We decided to pick out a few events that are our favorites below but there's plenty more to choose from. The full programme can be seen online here.
Meet two brilliant writers who are obsessive about London. Mark Mason walked the entire London Underground system above ground – all 403 miles of it – uncovering some astonishing insights and a wealth of fascinating trivia along the way. Craig Taylor spent five years listening to the London residents who make the city such a vibrant place to live. With a cast featuring undertakers, plumbers, gardeners, rappers, Mark Twain and Karl Marx, this event will amaze, inform, delight and inspire you to look at the city with fresh eyes.
When George Orwell described his perfect pub – the ‘Moon Under Water’ – he wasn’t thinking of a Wetherspoon’s. Last year Robin Turner travelled the UK in search of Orwell’s vision, visiting pubs and talking to people, including a session with N16 beer scribe Pete Brown in The Jolly Butchers.

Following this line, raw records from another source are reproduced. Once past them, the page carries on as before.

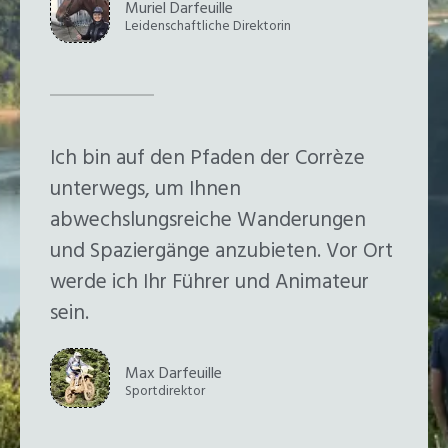
Muriel Darfeuille
Leidenschaftliche Direktorin
Ich bin auf den Pfaden der Corrèze
unterwegs, um Ihnen
abwechslungsreiche Wanderungen
und Spaziergänge anzubieten. Vor Ort
werde ich Ihr Führer und Animateur
sein.
Max Darfeuille
Sportdirektor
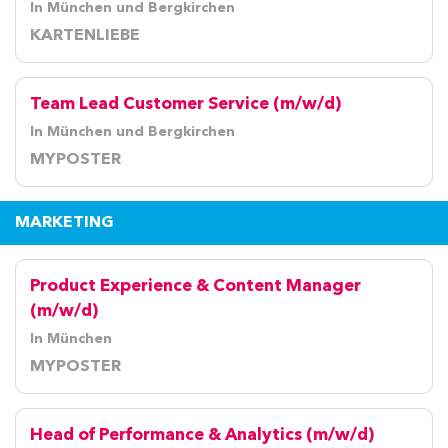
In München und Bergkirchen
KARTENLIEBE
Team Lead Customer Service (m/w/d)
In München und Bergkirchen
MYPOSTER
MARKETING
Product Experience & Content Manager
(m/w/d)
In München
MYPOSTER
Head of Performance & Analytics (m/w/d)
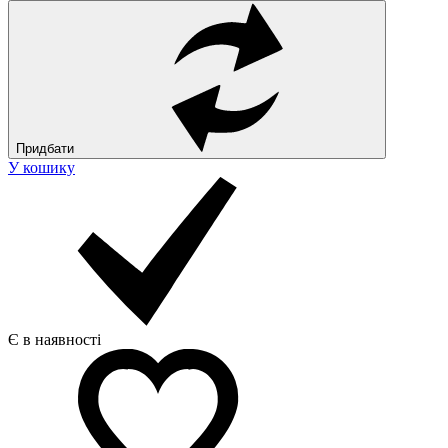
Придбати
У кошику
Є в наявності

Pete’s next book – Shakespeare’s Local – tells the 500-year history of the George Inn in Southwark. So we decided to reunite the pair to compare notes and figure out what characterises London’s best pubs.

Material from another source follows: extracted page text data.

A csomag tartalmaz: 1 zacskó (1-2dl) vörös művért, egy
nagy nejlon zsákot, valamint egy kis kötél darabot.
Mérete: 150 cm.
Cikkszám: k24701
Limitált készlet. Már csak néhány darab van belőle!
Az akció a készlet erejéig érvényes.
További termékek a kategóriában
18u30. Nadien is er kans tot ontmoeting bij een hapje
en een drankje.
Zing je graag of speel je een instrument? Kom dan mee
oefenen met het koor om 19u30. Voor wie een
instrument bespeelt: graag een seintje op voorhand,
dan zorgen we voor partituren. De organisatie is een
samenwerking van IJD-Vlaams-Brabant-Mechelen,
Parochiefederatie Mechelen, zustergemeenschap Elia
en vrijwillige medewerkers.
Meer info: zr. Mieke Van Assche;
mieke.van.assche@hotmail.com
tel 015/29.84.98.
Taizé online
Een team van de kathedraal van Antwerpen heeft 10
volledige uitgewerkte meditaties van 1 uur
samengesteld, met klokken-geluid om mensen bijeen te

Beer will be served (Over 18′s only)
Return of the popular music and music-writing panel, hosted by World’s Coolest Librarian(TM) Richard Boon, who invites four renowned writers to each play the track that made them want to write about music, then discuss where serious writing about music is going, or has gone, and whether music and its writing matters in the way it once did. This year, on an NME tip, with its biographer Pat Long and past writers David Quantick, James Brown and Barney Hoskyns. A ‘Hit’ not to ‘Miss.’
Nick Coleman was a music journalist whose world changed overnight when he lost his hearing. His forced rediscovery of sound and the music-scapes that had shaped his identity brought with it some astonishing insight. He discusses ‘taste’ in music, the personal soundtracks to our lives and enormous record collections with fellow music writer Barney Hoskyns.